[[ SOURCE EXTRACT, beginning ]]
So off I went, climbing a steep hill out of the river valley and continuing my ride into the slight breeze.  In ten miles, I reached the final control point of the day – a humble convenience store at a lonely crossroads in Fauquier County.  Ed and Mary were there, enjoying a leisurely break with several other riders.  I learned that they also took a lengthier lunch break at a proper restaurant.  Ed and Mary are extremely experienced randonneurs having completed the legendary 1,200km Paris-Brest-Paris ride amongst many other feats.  Maybe I should learn from them.

Enjoying a break at a picnic table outside the final control point.  I probably should have done likewise.

Enjoying a break at a picnic table outside the final control point. I probably should have done likewise.

On this day, I was not in a learning mood and politely declined their friendly invitation to sit and relax with them.  I had less than 80 minutes to complete the final 20 miles.  When fresh, I could easily do that but I will remind you, Dear Reader, that I had logged 108 miles at this point and any “freshness” that I once had was long since gone.  I pushed hard for the first ten miles on a slight downhill but blew a gasket as I turned onto Hazelwood Road.  I could hear the immortal cycling announcer, Phil Liggett, in my mind:

“Oh dear, it certainly looks as if Martin has cracked.  So close for the American, yet so far.”

 Having given up my chase, I sat up and spun my way home.  Amazingly, Ed and Mary’s group reeled me in only a couple of miles later.  Apparently, I wasn’t going nearly as fast as I thought I was.  It was also apparent what a well-rested set of legs can do and the pace a group of cyclists can do that a soloist cannot.  As always, they were very cheerful.  Mary even managed to take an exceedingly rare photo of your author riding a bicycle.  This is how I looked in their rear view mirrors.

Putting on a good face at Mile 122

Putting on a good face at Mile 122

I put forth an honest, if not herculean, effort and made it back to the Carribou Coffee Shop with a final time of 9:49, nine minutes slower than last year.  As always, I was greeted with clapping and offered congratulations by the riders who finished before me.  Pizza, soda, fruit and other goodies were laid out and I was grateful to partake.  I signed my official control sheet and turned it in.  I chatted briefly with the group and decided I needed to be on my way home.
[[ SOURCE EXTRACT, end ]]
◆ **ACTIVITY 1**
In the bike ride account, what kind of place served as the final control point of the day?
◆ **ACTIVITY 2**
Carry on the bike ride account from its last sentence.
[[ SUPPLIED ENTRIES, beginning ]]
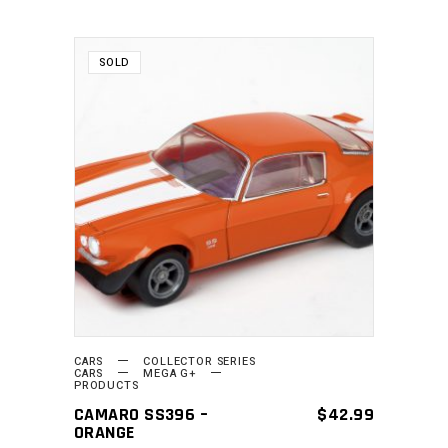
SOLD
READ MORE
CARS
COLLECTOR SERIES
CARS
MEGA G+
PRODUCTS
CAMARO SS396 –
$
42.99
ORANGE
[[ SUPPLIED ENTRIES, end ]]
◆ **EXERCISE RESPONSE 1**
A humble convenience store at a lonely crossroads in Fauquier County.

◆ **EXERCISE RESPONSE 2**
And thus ended 2013’s running of the Wilderness 200k Brevet.  The start at freezing temperatures was the coldest of my humble career but the day turned out to be quite pleasant.  I was disappointed in my finish time and I had plenty to think about on my way home.  I shall share my poignant observations with you in my next post!

Wilderness 200k Brevet (Part 1)

Wilderness Brevet

As is always the case with the DC Randonneurs, check in was a breeze and there were ample supplies of food and drink to help us store up some energy for the day.  I was very pleased to finally meet Mary, local cycling heroine and author of the blog, Chasing Mailboxes.  Mary was running a marathon during last year’s brevet so her husband Ed (a blogger himself and regular contributor to the DC Randonneurs site) rode solo – something unusual for him as he usually rides a tandem with Mary.  I was pleased that Ed remembered me from last year’s trip.  After reading Ed’s trip report, I would learn that this was the eighteenth consecutive year he has rode at least one official brevet and the ninth year he and Mary have ridden one.  Wow.

My streak is now at two.

The Madone making friends before the ride.  Cory (whom you will read about shortly) is on the right.

The Madone making friends before the ride. Cory (whom you will read about shortly) is on the right.

After some brief instructions on the route and potential hazards, we were off.  This began the first phase of the ride, which I shall call:

The Debate

Here is the dilemma I face on most rides:  pacelines are really really good but I generally don’t last very long.  I knew from last year the lead group would probably set a good pace and I wanted to be part of it.  I also knew that they would eventually spit me out the back.  No worries.  The trick for me was to figure out the best time to bail – that point where the faster speed of the paceline was outweighed by the increasingly high amounts of energy I needed to use up to stay with it.  Last year, this point came at Mile 18.  I hoped to last longer this year.

A mistake I often make is to timidly stay at the rear of the group.  This is not a great place to be as the group expands and contracts like an accordion.  This means the riders in the rear spend equal amounts of time hitting their breaks and sprinting to stay in contact with the group.  Also, if there is a break between groups, anyone sitting in the back is forced to stay with the slower group or try to sprint to catch up with the faster group.  This happened to me last year and I tried to sprint the gap.  I failed and was exhausted in the attempt.

Now it is important to point out that randonneuring events are not races.  Time is a factor but you are very much running against an established standard, not each other.  That said, I am pleased to report that I was the lead cyclist for the better part of five miles in the early going.  I’ve never done that sort of thing before and it was exhilarating.  As far as personal performance goes, this was the highlight of the ride.  Everything goes downhill from here.

The lead group about eight miles into things, west of Nokesville

The lead group about eight miles into things, west of Nokesville

You’ve been warned.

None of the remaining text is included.